4 tips to financially manage a career change later in life

Did you know what you wanted to be when you were growing up? From footballers to film stars to astronauts, we set our sights high when we’re young – but many of us go down altogether different paths when we do finally get into work.

Woman at crossroads

In fact, around half of the UK workforce today worry their skills are not well matched to their job. Whether it’s in search of better job satisfaction, a healthier work-life balance or higher rewards, it’s normal to consider a career change from time to time – but it can be a scary jump to make.

Money worries maybe your biggest barrier, and you’ll want to explore your options carefully. Here are four ways to manage a career change a little easier.

Start a savings fund

Financially manage a career change

It’s a good idea to be saving at all times in life, but especially if you’re considering a career change. If you have the means to build up a special savings fund well in advance, you could make your new job search a little less stressful.

Create a separate savings account that’s not easy to withdraw money from. Finding extra sources of revenue such as taking on part-time roles or selling unwanted possessions won’t hurt your cause either. In addition to this, you could always take out an instant cash loan as a form of additional funding to help you make the career move you want.

Budget for a drop in income

If you’ve progressed to a certain level in one industry but you’re planning to start again in another, you’ll probably need to get used to earning a little less at first.

Try researching what a typical starter wage is in your ideal job and have a go at living on a similar amount for a few months before you commit. You’ll still be earning your current wage at this point, so you’ll be able to put a little extra in that savings fund too.

Build a support network   

Support network

If your friends and family know you well enough, they’ll probably know your current role isn’t right for you and should support your decision to switch things up.

Let them know you might not be able to spend as freely as you used to. Speaking openly about your decision with others could allow you to hear more about their careers – or even find a quicker way in.

Time it right  

Ultimately to manage a career change will feel more achievable during certain periods of your life than others.
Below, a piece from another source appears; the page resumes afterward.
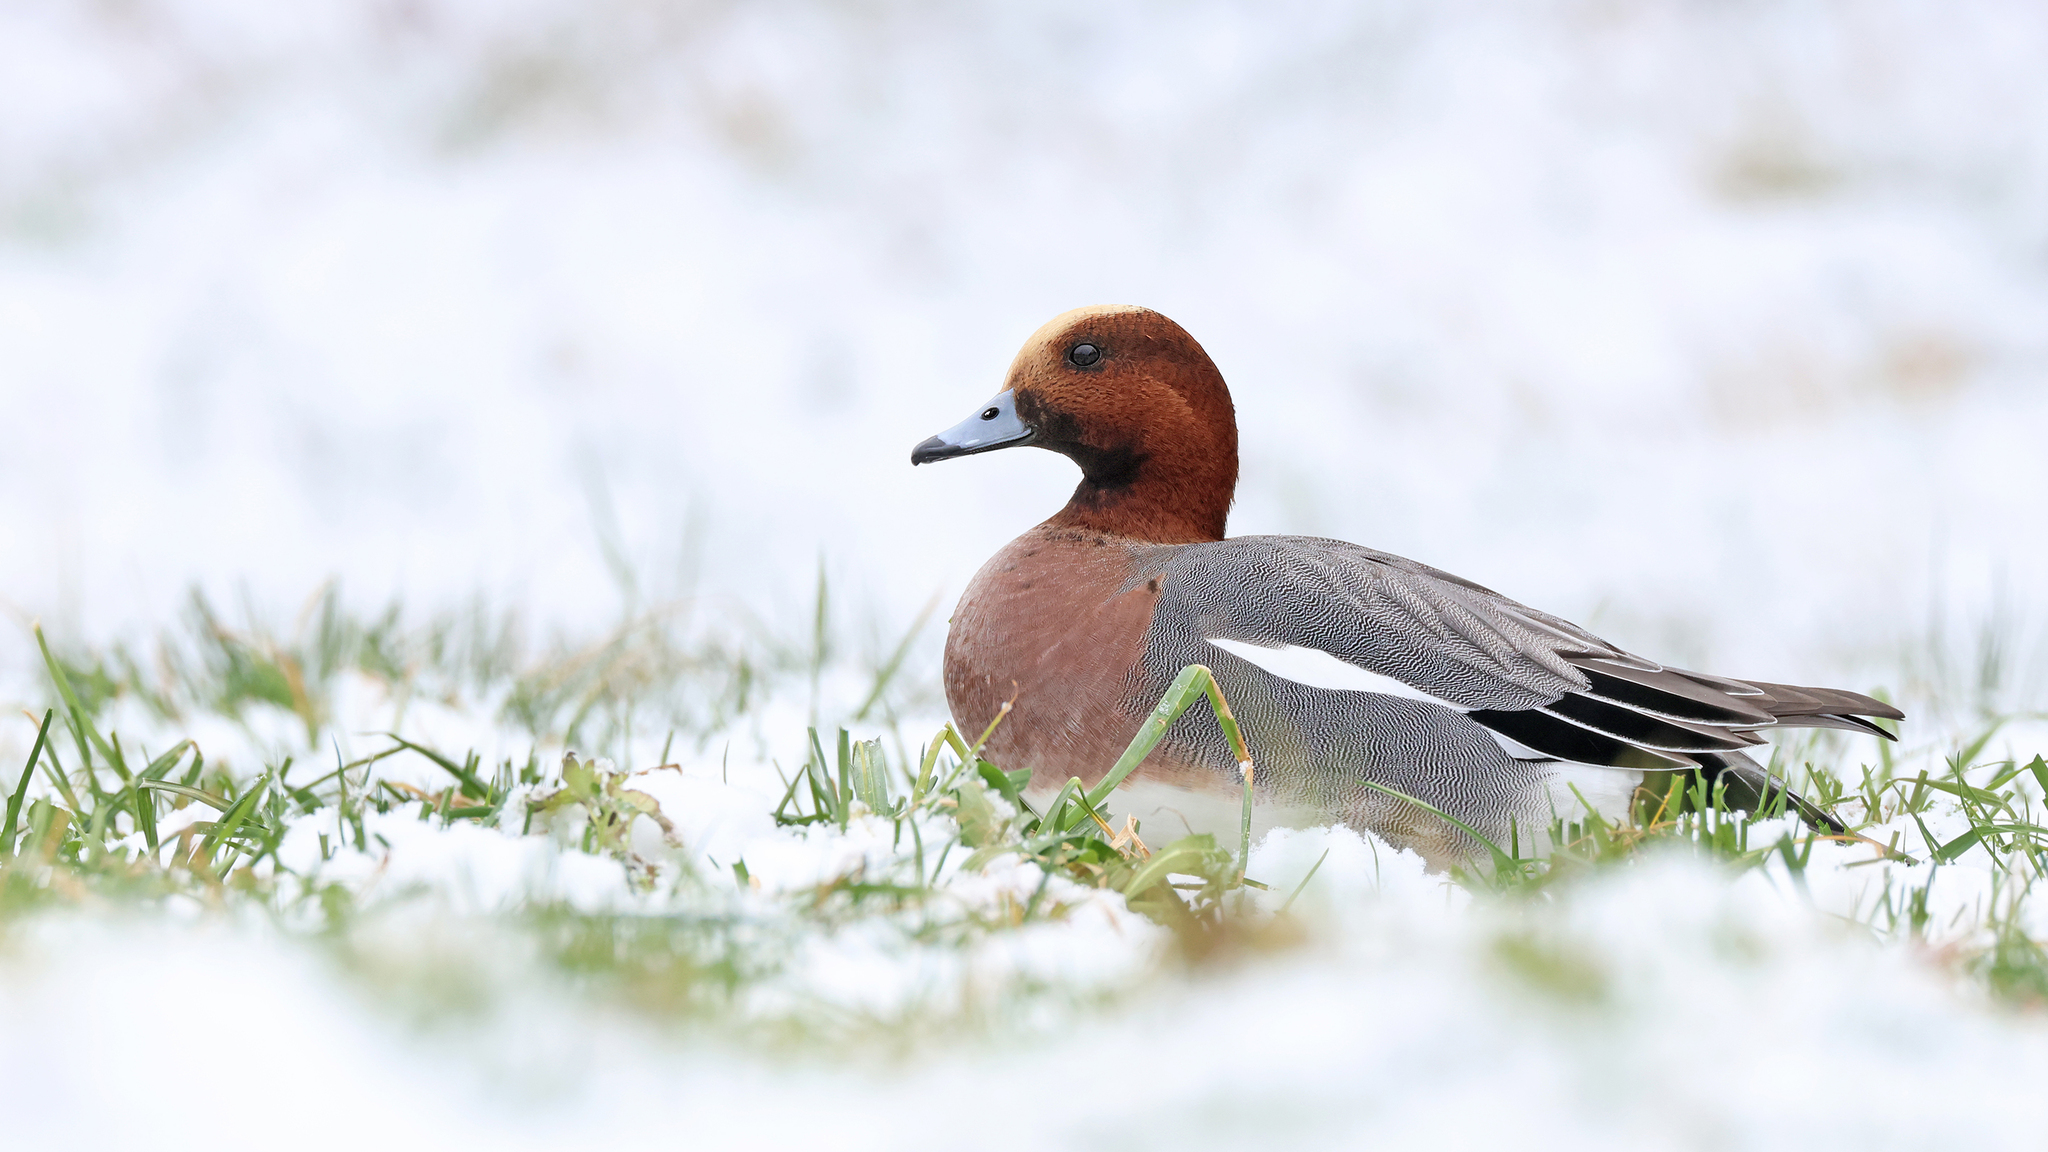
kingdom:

If you have a young child to support or you’ve just secured a new mortgage, for example, you’ll probably need to be more careful than if you had fewer commitments.

That shouldn’t mean having to wait forever though, so if you fancy your chances, it could be time to take the plunge.

Do you wish you felt more fulfilled at the end of the working day? With just a little prior preparation and planning, you could complete the career swap you’ve been putting off for many years.